The Deputy Secretary emphasised the Department’s focus on reforming the culture of the aged care sector, warning that the fast pace of reform will continue – and providers need to focus on putting consumers first.

DOH sticking to tight timeframe

As we discussed here, the second tranche of the Government’s Royal Commission legislation under the Aged Care and Other Legislation Amendment (Royal Commission Response No. 2) Bill 2021 covers a wide range of reforms including:

  • the Australian National Aged Care Classification (AN-ACC) funding model;
  • employment screening for aged care workers and governing persons of approved providers; and
  • a code of conduct for approved providers, workers and board directors including new banning orders for individuals.

Mr Lye stressed that while the Department is committed to consultation on the reforms, the Government also wants to stick to the timeframe set down by the Royal Commission.

“We are trying to engage them with a very complex set of reforms and signal to them in every area, and consult them in every area, that we’re doing work,” Mr Lye said.

“We have a very tight time frame to meet the Royal Commission’s timetable for recommendations, which is why we think there’s a sense of urgency with this.”

Providers not going to “fall over a cliff”

The Deputy Secretary was also blunt on providers’ concerns about the implementation of the AN-ACC model in October 2022.

The hearing had noted that the Department’s shadow assessments are running behind schedule and will not be able to provide guidance on the financial impact by February, when many providers are preparing their 2022-23 budgets.

“I’m not sure about this issue regarding funding on which they can’t frame a budget. As Mr Richardson said, the uplift in funding is $7.8 billion. The idea that they think they’re suddenly going to fall over a cliff – that’s not going to happen,” he stated.

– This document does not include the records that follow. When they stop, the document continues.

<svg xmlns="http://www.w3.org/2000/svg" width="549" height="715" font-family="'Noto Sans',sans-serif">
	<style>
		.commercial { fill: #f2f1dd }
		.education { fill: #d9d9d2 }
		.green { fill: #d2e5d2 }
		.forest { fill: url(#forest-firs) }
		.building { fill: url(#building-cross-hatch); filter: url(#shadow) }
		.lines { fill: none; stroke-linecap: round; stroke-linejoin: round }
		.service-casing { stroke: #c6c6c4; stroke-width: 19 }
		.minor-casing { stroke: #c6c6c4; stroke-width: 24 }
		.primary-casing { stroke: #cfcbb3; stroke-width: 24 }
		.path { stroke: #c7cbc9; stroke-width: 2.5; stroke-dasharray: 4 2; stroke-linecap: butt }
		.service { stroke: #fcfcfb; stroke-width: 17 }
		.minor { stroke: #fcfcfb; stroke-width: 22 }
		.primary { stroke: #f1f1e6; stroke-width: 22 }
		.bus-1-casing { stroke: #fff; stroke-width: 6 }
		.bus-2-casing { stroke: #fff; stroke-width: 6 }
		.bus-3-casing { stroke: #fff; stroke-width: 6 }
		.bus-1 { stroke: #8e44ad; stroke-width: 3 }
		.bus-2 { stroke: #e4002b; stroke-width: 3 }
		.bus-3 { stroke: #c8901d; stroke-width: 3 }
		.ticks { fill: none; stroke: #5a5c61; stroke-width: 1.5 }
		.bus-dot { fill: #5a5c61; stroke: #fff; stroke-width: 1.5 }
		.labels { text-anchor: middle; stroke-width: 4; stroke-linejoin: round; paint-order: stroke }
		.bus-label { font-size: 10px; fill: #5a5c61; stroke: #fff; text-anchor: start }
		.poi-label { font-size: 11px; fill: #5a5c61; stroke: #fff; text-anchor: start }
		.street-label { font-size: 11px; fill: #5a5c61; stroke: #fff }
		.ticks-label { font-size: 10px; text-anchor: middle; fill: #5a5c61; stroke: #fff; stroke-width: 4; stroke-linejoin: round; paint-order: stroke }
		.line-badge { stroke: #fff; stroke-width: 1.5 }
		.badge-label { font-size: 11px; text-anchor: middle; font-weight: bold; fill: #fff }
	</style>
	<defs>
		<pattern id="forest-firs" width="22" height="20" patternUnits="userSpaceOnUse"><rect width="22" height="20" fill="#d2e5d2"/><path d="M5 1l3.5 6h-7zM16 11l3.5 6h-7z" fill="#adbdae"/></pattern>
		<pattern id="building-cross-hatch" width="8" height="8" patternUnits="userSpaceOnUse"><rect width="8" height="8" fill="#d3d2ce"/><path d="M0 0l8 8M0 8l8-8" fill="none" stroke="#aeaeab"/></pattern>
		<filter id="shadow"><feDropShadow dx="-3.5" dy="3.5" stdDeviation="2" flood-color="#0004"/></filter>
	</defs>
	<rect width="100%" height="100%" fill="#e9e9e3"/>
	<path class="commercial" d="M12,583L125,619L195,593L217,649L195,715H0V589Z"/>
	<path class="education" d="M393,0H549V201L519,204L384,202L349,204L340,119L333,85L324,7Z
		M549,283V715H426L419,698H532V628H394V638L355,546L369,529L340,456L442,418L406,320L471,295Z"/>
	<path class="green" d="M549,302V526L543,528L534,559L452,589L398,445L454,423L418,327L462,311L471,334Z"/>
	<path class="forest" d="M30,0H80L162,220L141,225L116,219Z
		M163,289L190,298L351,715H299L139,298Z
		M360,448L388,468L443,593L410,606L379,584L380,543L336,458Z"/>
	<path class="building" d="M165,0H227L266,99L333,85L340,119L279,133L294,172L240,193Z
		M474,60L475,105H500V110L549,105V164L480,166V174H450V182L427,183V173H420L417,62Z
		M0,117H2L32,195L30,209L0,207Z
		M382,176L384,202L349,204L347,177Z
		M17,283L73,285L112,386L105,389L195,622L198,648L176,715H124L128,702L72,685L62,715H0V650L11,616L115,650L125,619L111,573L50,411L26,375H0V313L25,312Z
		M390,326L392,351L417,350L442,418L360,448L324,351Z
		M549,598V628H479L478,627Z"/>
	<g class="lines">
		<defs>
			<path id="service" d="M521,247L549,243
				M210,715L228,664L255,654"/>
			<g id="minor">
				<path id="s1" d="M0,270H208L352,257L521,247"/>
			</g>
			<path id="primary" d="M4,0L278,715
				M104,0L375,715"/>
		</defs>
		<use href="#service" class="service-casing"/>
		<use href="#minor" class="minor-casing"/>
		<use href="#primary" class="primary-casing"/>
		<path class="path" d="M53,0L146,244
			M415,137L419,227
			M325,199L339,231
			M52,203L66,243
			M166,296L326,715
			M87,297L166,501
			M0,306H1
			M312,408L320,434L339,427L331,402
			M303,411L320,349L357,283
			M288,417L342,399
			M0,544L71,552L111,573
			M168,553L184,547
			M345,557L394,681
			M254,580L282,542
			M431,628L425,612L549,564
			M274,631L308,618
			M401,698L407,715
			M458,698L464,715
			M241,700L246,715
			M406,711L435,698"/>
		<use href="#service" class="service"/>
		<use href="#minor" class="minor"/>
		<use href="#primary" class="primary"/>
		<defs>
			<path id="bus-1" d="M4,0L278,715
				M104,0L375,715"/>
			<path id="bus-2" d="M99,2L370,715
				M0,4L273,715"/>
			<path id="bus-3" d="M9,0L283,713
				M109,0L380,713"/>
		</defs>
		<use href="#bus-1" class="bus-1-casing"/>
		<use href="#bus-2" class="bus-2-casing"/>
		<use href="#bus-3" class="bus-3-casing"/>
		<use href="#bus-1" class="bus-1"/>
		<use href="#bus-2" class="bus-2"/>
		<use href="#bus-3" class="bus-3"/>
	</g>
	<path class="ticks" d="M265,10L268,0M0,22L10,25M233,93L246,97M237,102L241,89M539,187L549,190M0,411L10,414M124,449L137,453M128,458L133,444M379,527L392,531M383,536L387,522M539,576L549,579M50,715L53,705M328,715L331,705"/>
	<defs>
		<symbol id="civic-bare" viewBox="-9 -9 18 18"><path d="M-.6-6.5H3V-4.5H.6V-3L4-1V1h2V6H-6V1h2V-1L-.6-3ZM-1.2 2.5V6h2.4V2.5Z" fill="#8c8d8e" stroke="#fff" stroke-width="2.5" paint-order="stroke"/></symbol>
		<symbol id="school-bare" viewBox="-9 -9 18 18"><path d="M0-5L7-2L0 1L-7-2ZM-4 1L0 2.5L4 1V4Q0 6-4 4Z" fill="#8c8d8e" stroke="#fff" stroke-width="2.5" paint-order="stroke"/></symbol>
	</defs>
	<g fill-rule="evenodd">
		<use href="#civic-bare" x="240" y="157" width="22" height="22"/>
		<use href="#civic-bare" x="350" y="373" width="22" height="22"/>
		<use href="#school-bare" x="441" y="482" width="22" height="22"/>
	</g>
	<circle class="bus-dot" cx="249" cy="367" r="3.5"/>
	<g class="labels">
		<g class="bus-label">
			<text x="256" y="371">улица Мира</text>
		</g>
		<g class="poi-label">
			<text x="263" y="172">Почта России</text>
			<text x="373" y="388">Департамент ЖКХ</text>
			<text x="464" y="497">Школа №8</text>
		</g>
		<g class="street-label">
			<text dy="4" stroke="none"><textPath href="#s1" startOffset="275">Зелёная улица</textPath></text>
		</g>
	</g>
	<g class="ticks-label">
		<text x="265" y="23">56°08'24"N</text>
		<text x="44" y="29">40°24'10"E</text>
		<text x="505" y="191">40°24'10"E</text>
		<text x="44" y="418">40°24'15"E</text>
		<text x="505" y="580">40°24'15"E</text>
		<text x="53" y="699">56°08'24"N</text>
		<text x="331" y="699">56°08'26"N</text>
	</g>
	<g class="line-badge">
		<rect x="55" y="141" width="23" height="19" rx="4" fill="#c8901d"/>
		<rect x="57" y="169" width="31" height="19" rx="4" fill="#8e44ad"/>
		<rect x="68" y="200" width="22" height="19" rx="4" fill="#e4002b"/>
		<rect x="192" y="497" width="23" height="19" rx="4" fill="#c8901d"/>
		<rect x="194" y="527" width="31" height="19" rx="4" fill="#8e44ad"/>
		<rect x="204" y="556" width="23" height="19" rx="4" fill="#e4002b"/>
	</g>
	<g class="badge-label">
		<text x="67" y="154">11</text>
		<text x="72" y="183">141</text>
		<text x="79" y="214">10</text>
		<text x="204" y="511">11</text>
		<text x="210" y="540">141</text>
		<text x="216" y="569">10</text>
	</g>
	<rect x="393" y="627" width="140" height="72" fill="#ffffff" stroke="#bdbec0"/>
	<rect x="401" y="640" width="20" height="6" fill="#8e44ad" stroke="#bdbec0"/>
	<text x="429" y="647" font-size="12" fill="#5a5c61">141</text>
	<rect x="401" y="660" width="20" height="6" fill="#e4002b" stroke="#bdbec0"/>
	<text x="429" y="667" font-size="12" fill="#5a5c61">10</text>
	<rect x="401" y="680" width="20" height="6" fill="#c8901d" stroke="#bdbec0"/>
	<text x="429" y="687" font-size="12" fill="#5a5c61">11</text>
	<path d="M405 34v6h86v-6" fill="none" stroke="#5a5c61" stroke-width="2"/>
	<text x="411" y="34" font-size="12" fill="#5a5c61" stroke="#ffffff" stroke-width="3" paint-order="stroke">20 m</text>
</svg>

Consumers – not providers – first

Mr Lye went on: “There is a culture here where providers of all kinds have been in control of this care sector.”

“They expect to be running the show but they’re not going to run the show. The Royal Commission was very clear about the culture in this sector, which we have to address.

“The Budget was really clear that providers do have very, very good signals about the level of investment going forward in residential and home care. So, I think the idea that they can’t frame a budget because there’s so much uncertainty, given the high level of uptick in their base funding, stretches belief.”

“In terms of culture, we have a real problem here that we’re trying to address, where the consumers’ interests have been subordinate to the interests of these providers. I understand they’ll have a go on this and they want to be told everything and they want to control the pace of reform, but we’ve got a very clear set of written instructions from the Royal Commission and also the Government, which has accepted the Royal Commission’s recommendations, that we need to change things about the sector.

“This is one area we feel very strongly about. I don’t know that that kind of complaint from providers is much more than self-interest at this point.”

Mr Lye added that the data from the shadow assessments is unlikely to be ready by February, but will be made available as soon as possible in advance of the AN-ACC implementation.

But his comments highlight the fact that there will be no reprieve from the fast pace of reform – and the Department expects providers to get on board.